A Lifelong Bromance with Books
Levar Burton started it all. I remember being in second grade when Reading Rainbow would come on. That theme song alone just made it so appealing to read; it made books sound like these amazing mystical things that would transport you to another dimension. I discovered dinosaurs through books, and how could any second grader resist dinosaurs? Later on Jerry Spinelli would really ignite my bromance with books with a book called Maniac Magee. But if any one person had the biggest influence on me, it was my dad. On weekends he would seen my sisters and I to the thrift store to find anything of value, and he always sent us to the book aisles to pick out what we wanted. I started my book collection with books by Michael Crichton, who gave us Jurassic Park – again with the dinosaurs!
But from Crichton on I discovered better authors and books that I thought I would never read. John Grisham kept me company in 8th grade; later I discovered Stephen King and then I found that dead authors wrote some of the best books in the universe – my favorites being Cervantes, Dostoyevsky, and Tolstoy. I began going on these thrift store raids myself and wandered the aisles of the many used book stores in my city looking for everything that stood out to me. I can easily drop 5 bucks for a stack of books as tall as a five year old. You know how some people will wait for a movie to come out on DVD? I wait for books to come out on Salvation Army.

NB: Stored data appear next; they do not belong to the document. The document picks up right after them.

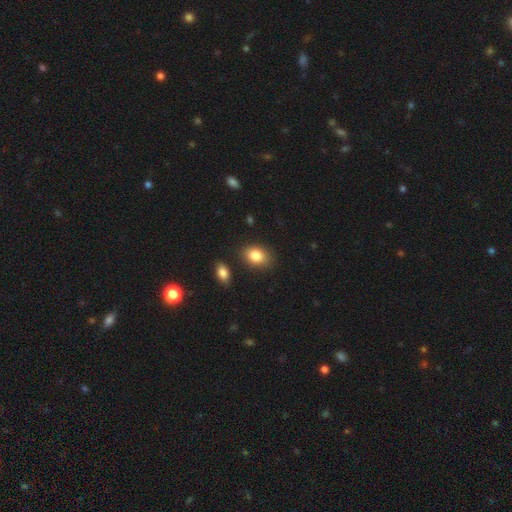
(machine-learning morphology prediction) Smooth or featured? smooth (86%)
How rounded? in between (80%)
Merging? none (82%)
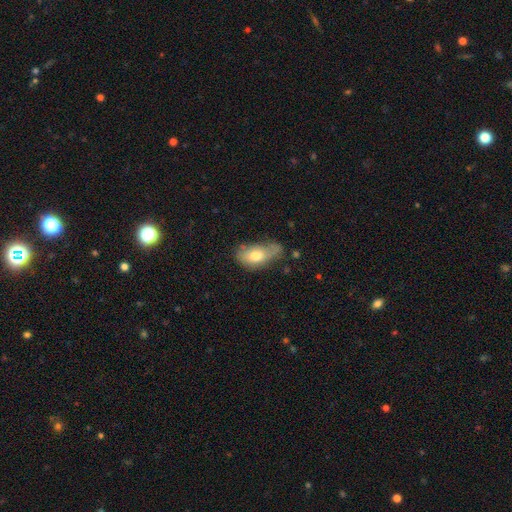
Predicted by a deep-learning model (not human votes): The model was most divided on "merging": minor disturbance: 37%, none: 33%, major disturbance: 22%, merger: 7%. More confident: how rounded — in between (88%); smooth or featured — smooth (71%).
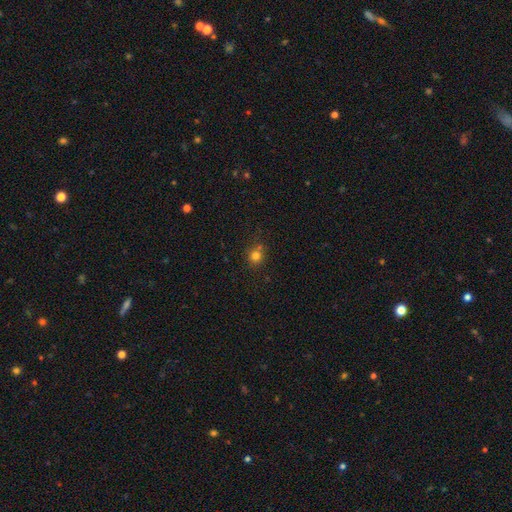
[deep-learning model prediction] Q: Smooth or featured?
A: smooth (77%); runner-up: star or artifact (16%)
Q: How rounded?
A: round (87%); runner-up: in between (12%)
Q: Merging?
A: none (72%); runner-up: minor disturbance (13%)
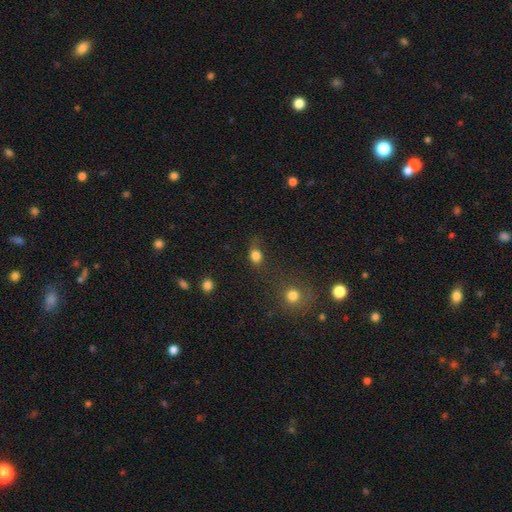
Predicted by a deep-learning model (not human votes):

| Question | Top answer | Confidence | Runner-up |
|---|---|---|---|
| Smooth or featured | smooth | 81% | star or artifact (13%) |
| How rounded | round | 56% | in between (42%) |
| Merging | none | 61% | minor disturbance (22%) |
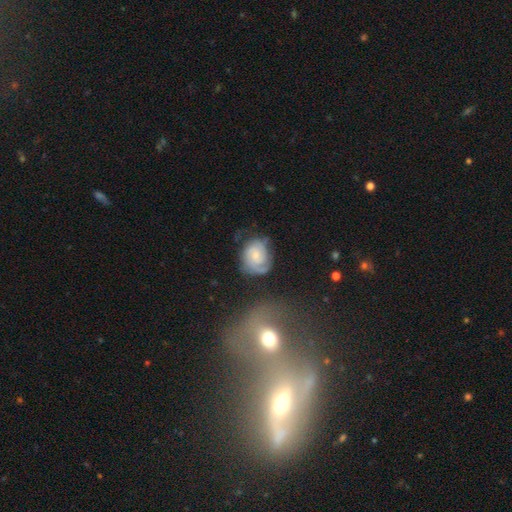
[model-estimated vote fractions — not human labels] Smooth or featured?
  - featured or disk: 65% *
  - smooth: 28%
  - star or artifact: 7%
Edge-on disk?
  - no: 98% *
  - yes: 2%
Bar?
  - no: 72% *
  - weak: 25%
  - strong: 3%
Spiral arms?
  - yes: 90% *
  - no: 10%
Spiral winding?
  - tight: 55% *
  - medium: 34%
  - loose: 12%
Spiral arm count?
  - 2: 40% *
  - can't tell: 26%
  - 1: 14%
  - 3: 14%
  - 4: 3%
  - more than 4: 3%
Bulge size?
  - small: 57% *
  - moderate: 31%
  - none: 8%
  - large: 3%
  - dominant: 1%
Merging?
  - none: 55% *
  - minor disturbance: 26%
  - major disturbance: 15%
  - merger: 4%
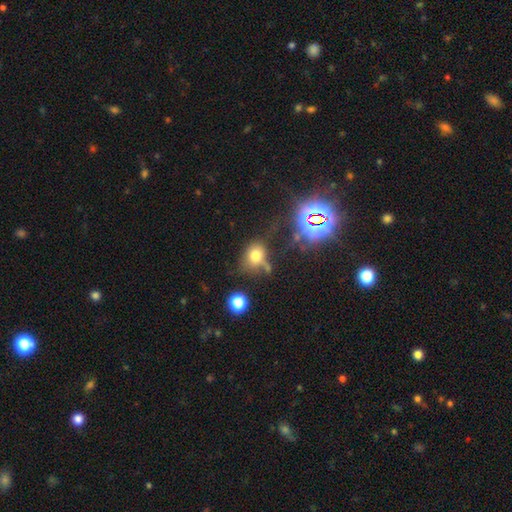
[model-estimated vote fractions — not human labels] This appears to be a smooth galaxy with no disk features (69%) that is round (53%). Merging: none (50%).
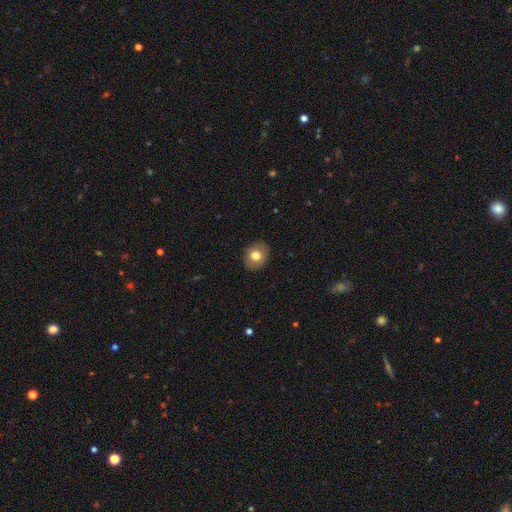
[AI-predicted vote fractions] The model was most divided on "how rounded": round: 63%, in between: 36%, cigar-shaped: 1%. More confident: merging — none (90%); smooth or featured — smooth (77%).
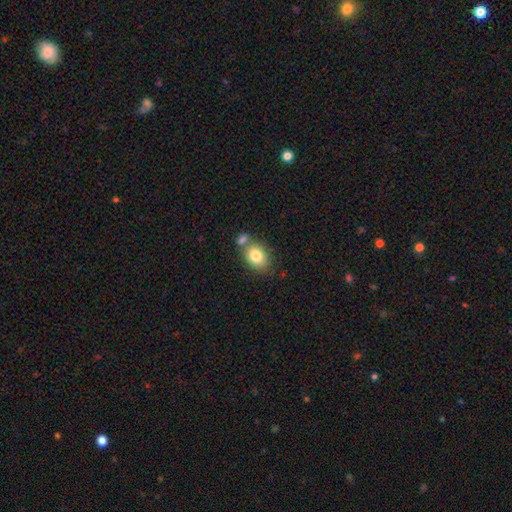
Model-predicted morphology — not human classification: smooth_or_featured: smooth (p=0.81) [alt: featured or disk p=0.10]
how_rounded: in between (p=0.65) [alt: round p=0.34]
merging: none (p=0.56) [alt: merger p=0.26]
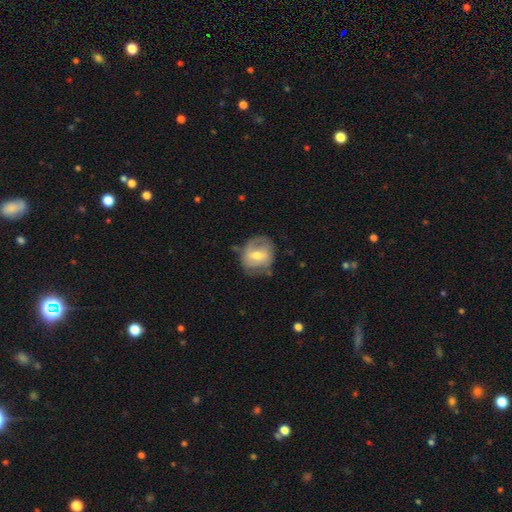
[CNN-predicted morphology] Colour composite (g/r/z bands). It shows a featured or disk galaxy (52%) with a weak bar (49%), spiral arms (60%) and a moderate central bulge (64%). Merging: none (62%).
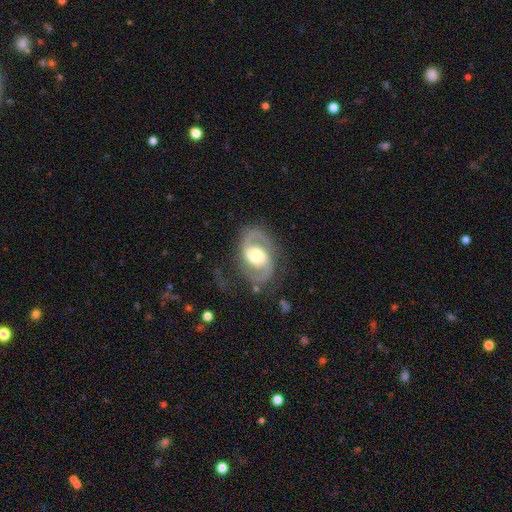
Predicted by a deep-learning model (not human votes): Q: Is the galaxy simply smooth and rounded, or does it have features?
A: featured or disk — 89%.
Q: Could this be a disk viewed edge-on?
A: no — 98%.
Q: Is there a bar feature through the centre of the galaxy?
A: weak — 44%.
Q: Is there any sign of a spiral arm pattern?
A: yes — 96%.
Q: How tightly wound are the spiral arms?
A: medium — 58%.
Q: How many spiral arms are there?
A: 2 — 93%.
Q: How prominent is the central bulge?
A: moderate — 62%.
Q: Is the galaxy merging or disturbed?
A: none — 73%.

I’m 25 years old now and basically live in a library, books just occupying as much shelf space on my entire wall and spilling onto the floor in stacks. To think that there are people who have collected even more books than I have just astounds me. I don’t even think I will outlive the books that I’ve amassed throughout the years so I tend to be very picky about what I buy. I did the math – human beings on average have only hundreds of thousands of hours to live on this planet. I figure that to get my money’s worth from the things that I purchase, I better enjoy them as much as I possibly can. I don’t but a Playstation 3 because I have books in my room I haven’t even opened yet, DVDs I’ve only seen twice, music I’ve listened to once. While I do play video games, I’ll only play at a friend’s house or online when I don’t really feel like reading. But for me,actually investing in a gaming system would be pointless. Can you imagine the amount of time I would have to spend on a PS3, mastering all the video games available, to get my money’s worth? Now, maybe if I lived a couple hundred years I might gives video games a shot. I think people have to pick and choose their interests; mine were pretty much chosen a long time ago.